Although pictures appear in the data, the answer should contain only the lines from its start through the line with "225</bbox> | 15.91", written out exactly.

* [ENTRIES PROVIDED]:
■ ■ ■ ■

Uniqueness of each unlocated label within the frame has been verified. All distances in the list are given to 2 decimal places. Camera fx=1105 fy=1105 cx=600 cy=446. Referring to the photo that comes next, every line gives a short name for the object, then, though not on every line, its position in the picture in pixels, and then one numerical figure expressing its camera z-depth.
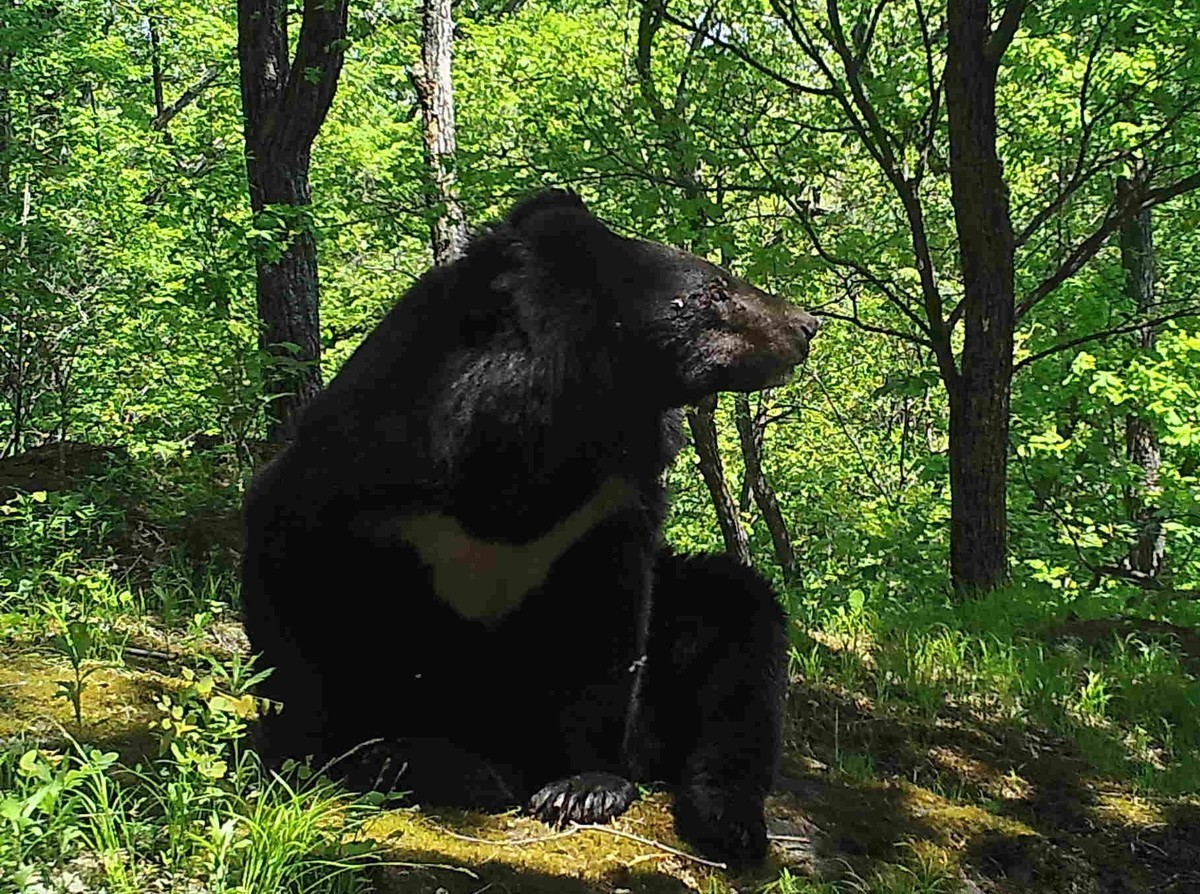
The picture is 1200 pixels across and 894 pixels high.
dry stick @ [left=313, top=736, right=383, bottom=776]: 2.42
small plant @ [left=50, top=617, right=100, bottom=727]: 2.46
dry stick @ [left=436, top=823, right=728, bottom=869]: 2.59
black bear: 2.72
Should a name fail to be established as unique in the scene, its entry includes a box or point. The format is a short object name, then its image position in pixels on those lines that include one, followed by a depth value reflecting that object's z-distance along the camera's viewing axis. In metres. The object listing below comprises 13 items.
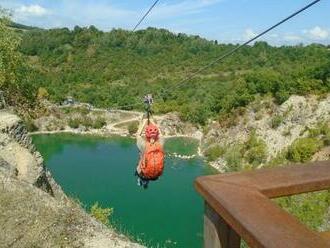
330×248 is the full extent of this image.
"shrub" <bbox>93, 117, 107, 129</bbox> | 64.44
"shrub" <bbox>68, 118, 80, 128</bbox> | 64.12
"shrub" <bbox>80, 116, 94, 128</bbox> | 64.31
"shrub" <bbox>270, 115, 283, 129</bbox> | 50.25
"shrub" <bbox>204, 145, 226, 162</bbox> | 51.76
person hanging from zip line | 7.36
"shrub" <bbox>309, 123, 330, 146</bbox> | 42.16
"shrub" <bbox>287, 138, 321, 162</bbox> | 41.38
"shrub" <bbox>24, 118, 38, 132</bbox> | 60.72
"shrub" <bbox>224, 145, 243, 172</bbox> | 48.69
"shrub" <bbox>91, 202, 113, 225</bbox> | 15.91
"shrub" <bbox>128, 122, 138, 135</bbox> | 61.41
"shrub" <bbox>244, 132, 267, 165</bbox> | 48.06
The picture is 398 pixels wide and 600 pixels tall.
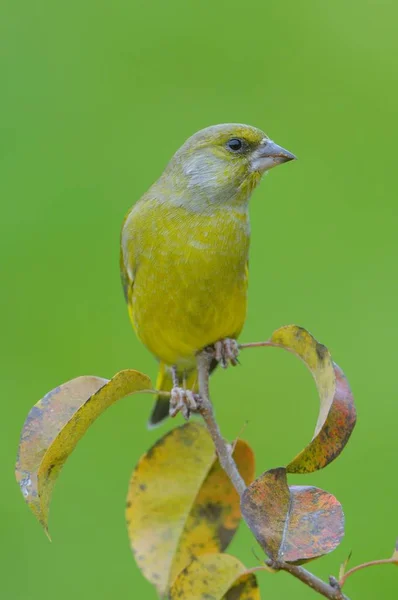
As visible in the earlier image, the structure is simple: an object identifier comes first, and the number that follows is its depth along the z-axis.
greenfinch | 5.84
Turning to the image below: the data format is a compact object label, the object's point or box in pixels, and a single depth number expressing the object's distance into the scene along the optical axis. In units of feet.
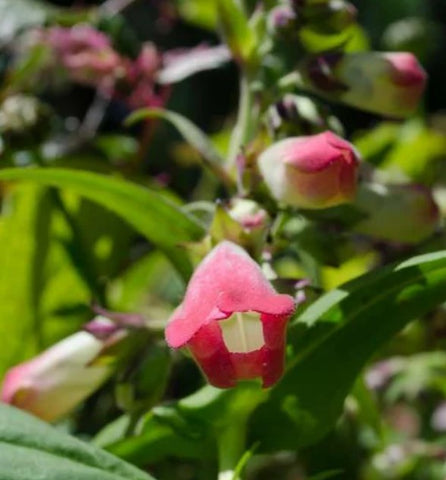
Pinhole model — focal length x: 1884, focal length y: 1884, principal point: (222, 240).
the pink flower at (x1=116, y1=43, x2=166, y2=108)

■ ■ ■ ■

* [OUTPUT FOR THIS TASK]:
Uniqueness of each unlocated label within the frame has been verified. All distances in the list are given to 2 decimal places. Camera fx=1105 fy=1105 cx=600 cy=446. Referring to the photo that comes next, every line gives a short name for the object, then, though not on every line, its position in the picture in pixels, and then one numerical figure expressing its camera z-depth.
The picture is 1200 pixels across and 894 pixels high.
dry stick @ [left=313, top=736, right=383, bottom=776]: 2.42
small plant @ [left=50, top=617, right=100, bottom=727]: 2.46
dry stick @ [left=436, top=823, right=728, bottom=869]: 2.59
black bear: 2.72
Should a name fail to be established as unique in the scene, its entry includes a box or point. The format is a short object name, then its image position in pixels on those lines that include one, followed by a depth value reflecting that object's z-distance along the camera's viewing axis. In metres. The object listing below comprises 13 items.
330×248 is the full extent of this image.
"shrub" <bbox>93, 117, 107, 129</bbox> | 64.44
"shrub" <bbox>68, 118, 80, 128</bbox> | 64.12
"shrub" <bbox>80, 116, 94, 128</bbox> | 64.31
"shrub" <bbox>270, 115, 283, 129</bbox> | 50.25
"shrub" <bbox>204, 145, 226, 162</bbox> | 51.76
person hanging from zip line | 7.36
"shrub" <bbox>309, 123, 330, 146</bbox> | 42.16
"shrub" <bbox>287, 138, 321, 162</bbox> | 41.38
"shrub" <bbox>24, 118, 38, 132</bbox> | 60.72
"shrub" <bbox>224, 145, 243, 172</bbox> | 48.69
"shrub" <bbox>91, 202, 113, 225</bbox> | 15.91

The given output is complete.